答案： 1.B 由正弦定理得$\frac{b}{\sin B}=\frac{c}{\sin C}$,所以$\sin C=\frac{c\sin B}{b}=\frac{2×\sin\frac{\pi}{6}}{\sqrt{2}}=\frac{\sqrt{2}}{2}$.因为$c＞b$,所以$C＞B$,所以$C=\frac{\pi}{4}$或$\frac{3\pi}{4}$.

答案： 2.D 因为$\tan B = 2\tan C$,所以$\frac{\sin B}{\cos B}=\frac{2\sin C}{\cos C}$,即$\sin B\cos C = 2\cos B\sin C$,所以$\sin B\cos C+\cos B\sin C=3\cos B\sin C$,所以$\sin(B + C)=3\cos B\sin C=\sin A$,由正弦定理知$a = 3c\cos B$,即$\cos B=\frac{a}{3c}$,所以$\sin B=\sqrt{1-\frac{a^{2}}{9c^{2}}}$,由余弦定理知$\cos B=\frac{a^{2}+c^{2}-b^{2}}{2ac}=\frac{a}{3c}$,化简得$3c^{2}=3b^{2}-a^{2}=12 - a^{2}$,所以$\triangle ABC$的面积$S=\frac{1}{2}ac\sin B=\frac{1}{2}ac\sqrt{1-\frac{a^{2}}{9c^{2}}}=\frac{1}{2}\sqrt{\frac{3a^{2}·3c^{2}-a^{4}}{9}}=\frac{1}{2}\sqrt{\frac{3a^{2}(12 - a^{2})-a^{4}}{9}}=\frac{1}{3}\sqrt{-a^{4}+9a^{2}}=\frac{1}{3}\sqrt{-(a^{2}-\frac{9}{2})^{2}+\frac{81}{4}}$,当$a^{2}=\frac{9}{2}$时,$S$有最大值$\frac{3}{2}$.

■ 待处理材料:
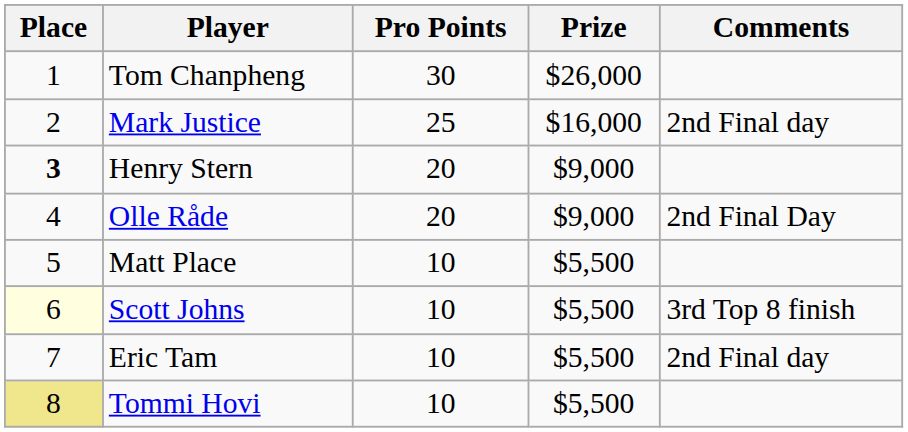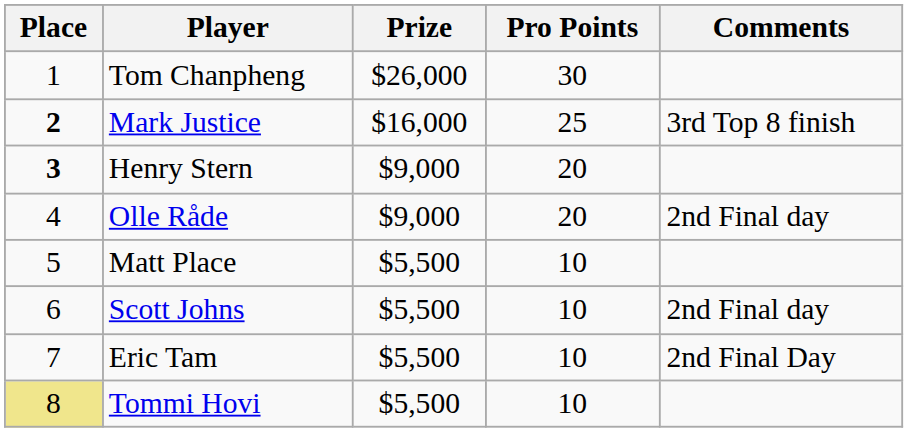columns swapped: Prize <-> Pro Points
Mark Justice | Place: normal -> bold
Mark Justice | Comments: 2nd Final day -> 3rd Top 8 finish
Olle Råde | Comments: 2nd Final Day -> 2nd Final day
Scott Johns | Place: lightyellow background -> no background
Scott Johns | Comments: 3rd Top 8 finish -> 2nd Final day
Eric Tam | Comments: 2nd Final day -> 2nd Final Day
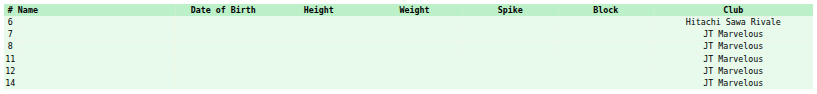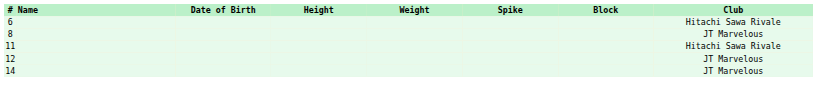- row: 7 | JT Marvelous
11 | Club: JT Marvelous -> Hitachi Sawa Rivale
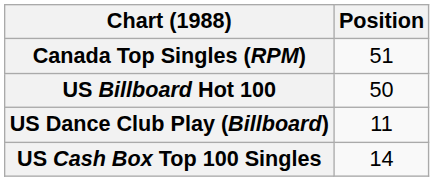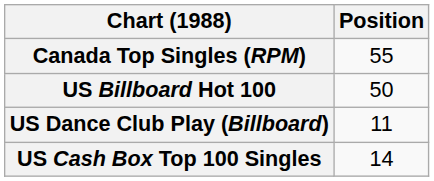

■ 任务指令:
A - 能否把上文那段解三角形答案解析一字不差地完整重抄一遍？
B - 能否把记录从开头起、直到含有“- row: 7 | JT Marvelous”的那一行（含该行）重新给出，只把其中的“Comments”替换为“备注”，其余一概不变？只需给出这些行，图片不要放进答案。

■ 任务答案:
A -
答案： 1.B 由正弦定理得$\frac{b}{\sin B}=\frac{c}{\sin C}$,所以$\sin C=\frac{c\sin B}{b}=\frac{2×\sin\frac{\pi}{6}}{\sqrt{2}}=\frac{\sqrt{2}}{2}$.因为$c＞b$,所以$C＞B$,所以$C=\frac{\pi}{4}$或$\frac{3\pi}{4}$.

答案： 2.D 因为$\tan B = 2\tan C$,所以$\frac{\sin B}{\cos B}=\frac{2\sin C}{\cos C}$,即$\sin B\cos C = 2\cos B\sin C$,所以$\sin B\cos C+\cos B\sin C=3\cos B\sin C$,所以$\sin(B + C)=3\cos B\sin C=\sin A$,由正弦定理知$a = 3c\cos B$,即$\cos B=\frac{a}{3c}$,所以$\sin B=\sqrt{1-\frac{a^{2}}{9c^{2}}}$,由余弦定理知$\cos B=\frac{a^{2}+c^{2}-b^{2}}{2ac}=\frac{a}{3c}$,化简得$3c^{2}=3b^{2}-a^{2}=12 - a^{2}$,所以$\triangle ABC$的面积$S=\frac{1}{2}ac\sin B=\frac{1}{2}ac\sqrt{1-\frac{a^{2}}{9c^{2}}}=\frac{1}{2}\sqrt{\frac{3a^{2}·3c^{2}-a^{4}}{9}}=\frac{1}{2}\sqrt{\frac{3a^{2}(12 - a^{2})-a^{4}}{9}}=\frac{1}{3}\sqrt{-a^{4}+9a^{2}}=\frac{1}{3}\sqrt{-(a^{2}-\frac{9}{2})^{2}+\frac{81}{4}}$,当$a^{2}=\frac{9}{2}$时,$S$有最大值$\frac{3}{2}$.

B -
columns swapped: Prize <-> Pro Points
Mark Justice | Place: normal -> bold
Mark Justice | 备注: 2nd Final day -> 3rd Top 8 finish
Olle Råde | 备注: 2nd Final Day -> 2nd Final day
Scott Johns | Place: lightyellow background -> no background
Scott Johns | 备注: 3rd Top 8 finish -> 2nd Final day
Eric Tam | 备注: 2nd Final day -> 2nd Final Day
- row: 7 | JT Marvelous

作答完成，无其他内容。